* _Problem to work on_
Copy each line of the listing below that contains the string "country", matching case exactly.

##### Dataset records

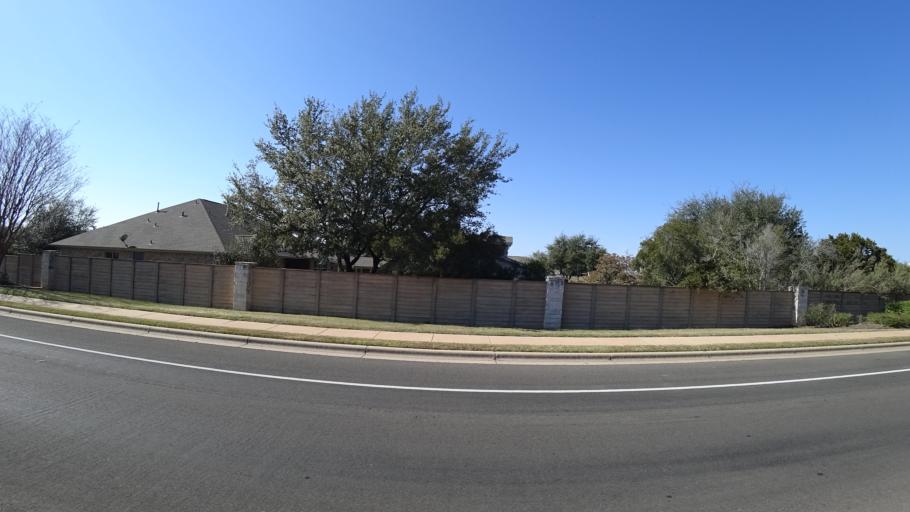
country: US
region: Texas
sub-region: Williamson County
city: Anderson Mill
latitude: 30.3847
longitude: -97.8509
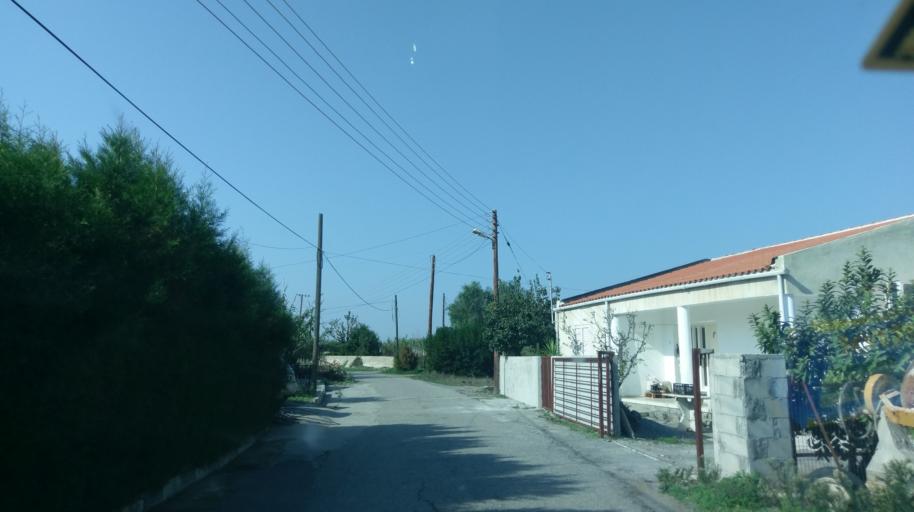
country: CY
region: Lefkosia
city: Morfou
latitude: 35.2258
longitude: 32.9372
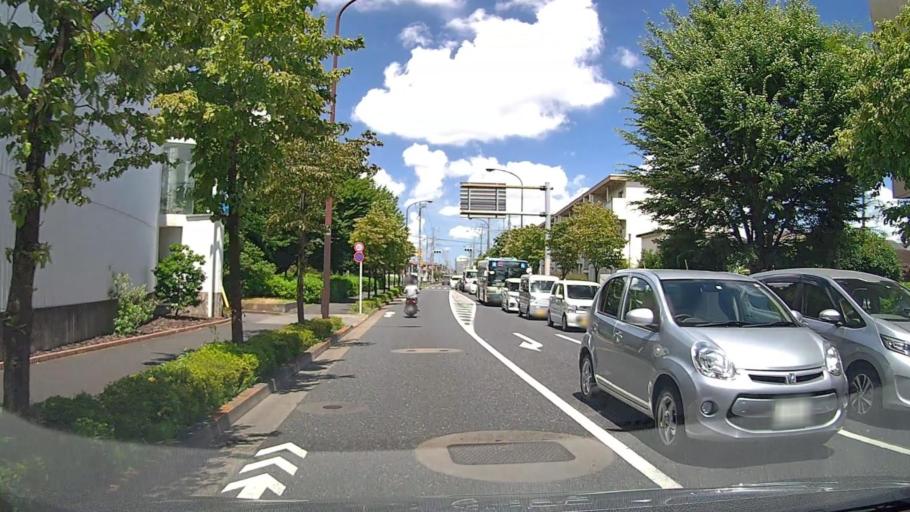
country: JP
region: Tokyo
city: Nishi-Tokyo-shi
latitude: 35.7319
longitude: 139.5432
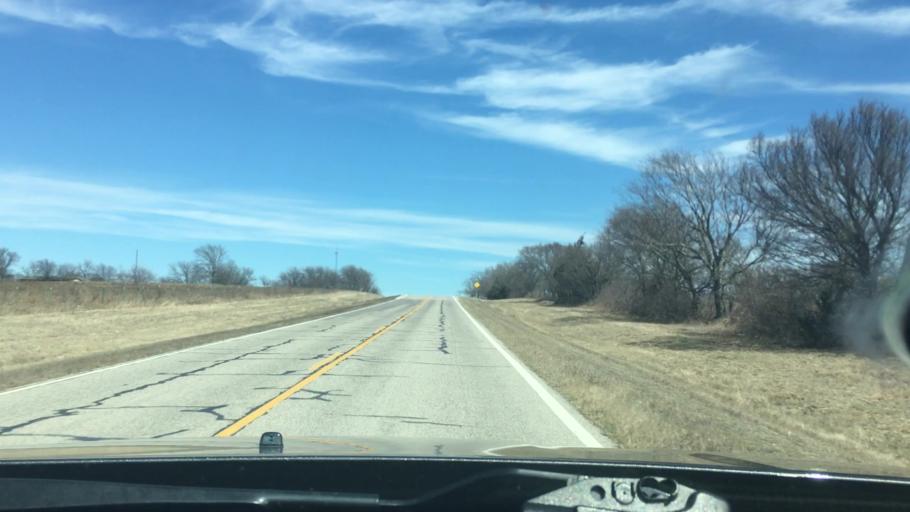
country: US
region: Oklahoma
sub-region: Carter County
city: Dickson
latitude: 34.3302
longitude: -96.9537
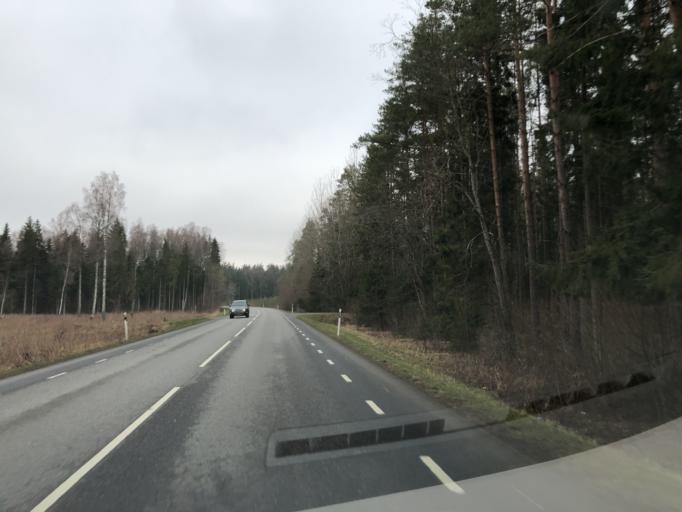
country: EE
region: Laeaene-Virumaa
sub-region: Vaeike-Maarja vald
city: Vaike-Maarja
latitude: 59.0835
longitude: 26.2387
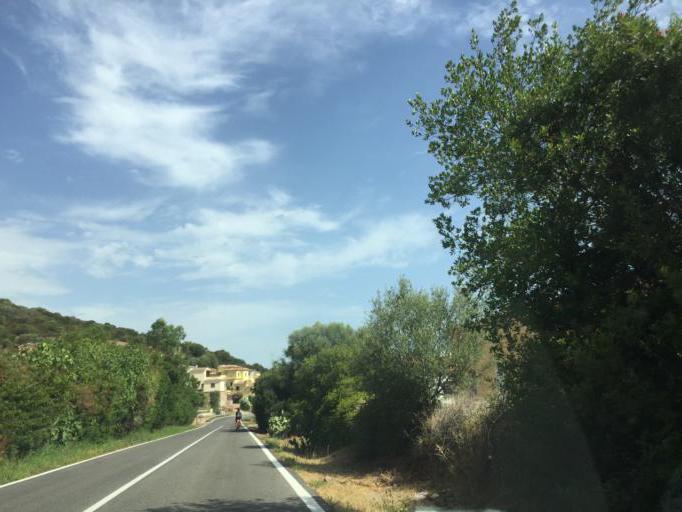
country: IT
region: Sardinia
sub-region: Provincia di Olbia-Tempio
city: San Teodoro
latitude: 40.7386
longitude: 9.6467
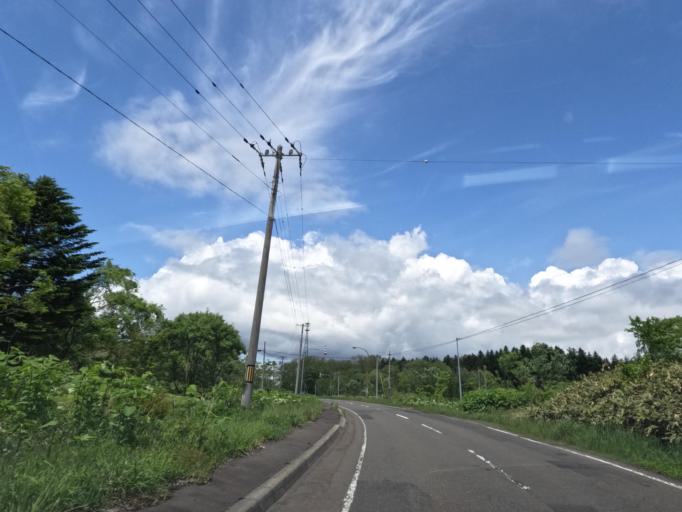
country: JP
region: Hokkaido
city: Tobetsu
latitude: 43.3996
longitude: 141.5816
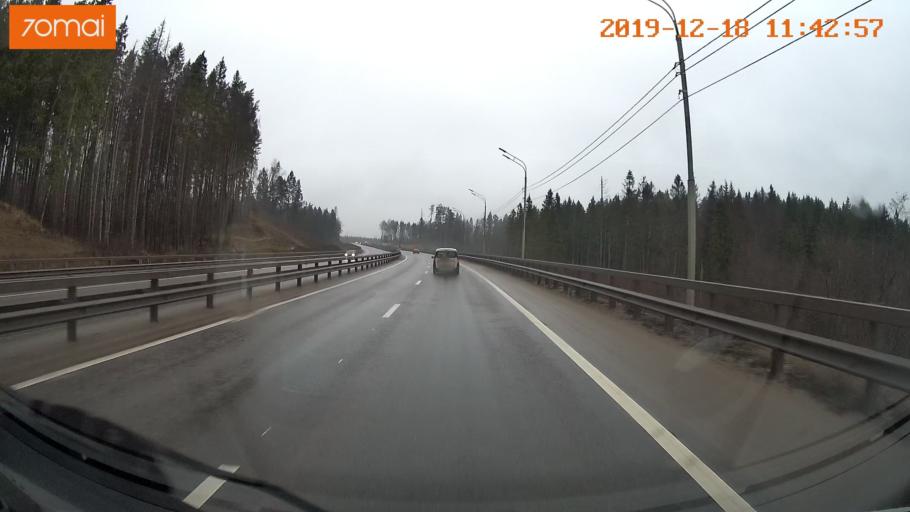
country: RU
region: Moskovskaya
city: Zvenigorod
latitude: 55.7294
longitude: 36.8798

##########

* _The output_
country: US
country: CY
country: JP
country: US
country: EE
country: IT
country: JP
country: RU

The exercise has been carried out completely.